Additionally, it offers a wider variety of changes and a larger selection of filters. The sophisticated shadow, highlight, gamma, clarity, and other adjustments exceed Google Photos’ basic light, color, and pop sliders.
Automatically Sync Photos
Both Google Photos and Amazon Photos have an app for iOS and Android that allows you to seamlessly sync photos from your device to the cloud, ensuring that all of your photos are immediately backed up. You can schedule automatic backups on the desktop app for times that are convenient for you. The ease with which images can be shared via the cloud is a big advantage.
If you’re looking for the greatest free cloud storage option, Google Photos is recommended because it provides customers with greater free storage than Amazon Photos (15GB vs. 5GB for non-Prime members). On the premium side, Google Photos is similarly priced to Amazon Photos and provides a similar app experience.
Users of Apple or iOS might wish to think about Apple iCloud as a substitute for Amazon Photos. It is significantly more convenient to use than Amazon Photos at a comparable price thanks to the embedded integration of iCloud.
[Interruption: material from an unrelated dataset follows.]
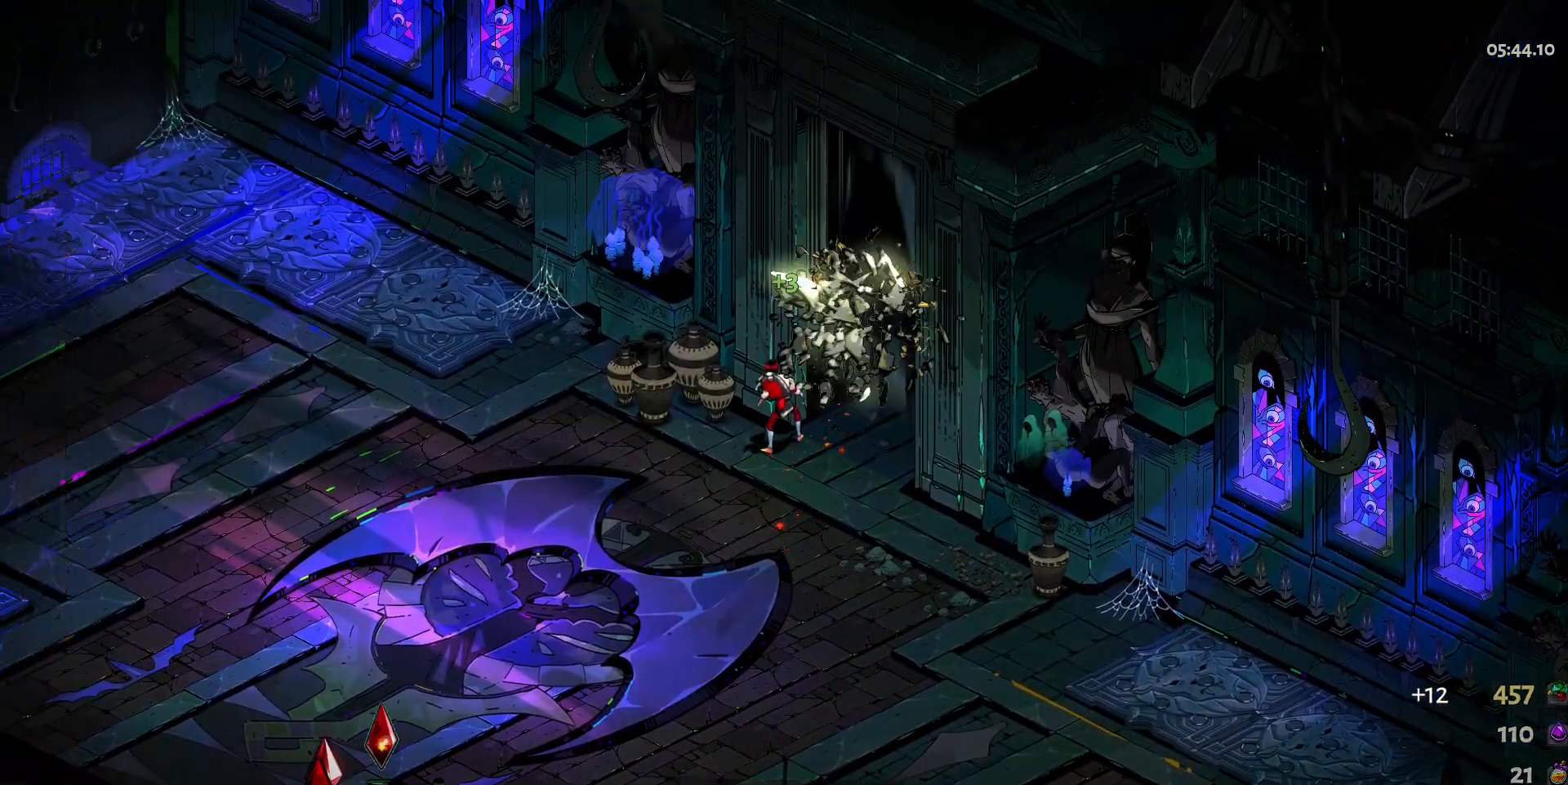
{"keys": [], "mouse": [], "events": []}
Both backup solutions have built-in sharing facilities if you want to easily share certain photos with your loved ones. You may share certain photos and entire albums using a special link, Facebook, or email thanks to Amazon Photos. Additionally, you may set up a Family Vault, which enables you to share your favorite photos with up to four other people and create shared albums. Everyone with access to the vault can save an unlimited number of pics there as long as one person has a Prime membership.
A similarly comprehensive collection of sharing capabilities is available for Google Photos. In addition to building direct links to photos and group albums, you can also post pictures to social media. It’s simple to send messages directly to certain people or groups, thanks to the integration of your Google contacts.
Pros and Cons of Google Photos
|Affordable price||Inadequate editing tools|
|Easy to use||Unlimited storage ending soon|
|Cloud storage||Some odd search results|
|Accommodates both photos and videos|
Pros and Cons of Amazon Photos
|Unlimited full-resolution photo storage||Not worth the price without Amazon Prime|
|Ease of use||Fuzzy security policy|
Google Photos vs. Amazon Photos: Which One Should You Use?
So, which is better: Google Photos or Amazon Photos?
While Amazon Photos provides all the essentials you need from a cloud storage service, there isn’t anything particularly noteworthy about it that would make you prefer it to Google Photos if you aren’t already an Amazon Prime member.
Since Google Photos is a fundamental Google feature, almost everyone uses it at some point. Highs include the reasonable cost, the search feature, and the substantial quantity of storage that is offered on the free tier. Lows include the strange search outcome when the town name was not capitalized, the lack of sophisticated editing capabilities, and the impending end of unlimited storage. Google Photos is a great place to start for anyone seeking a cloud storage solution for their snaps and videos.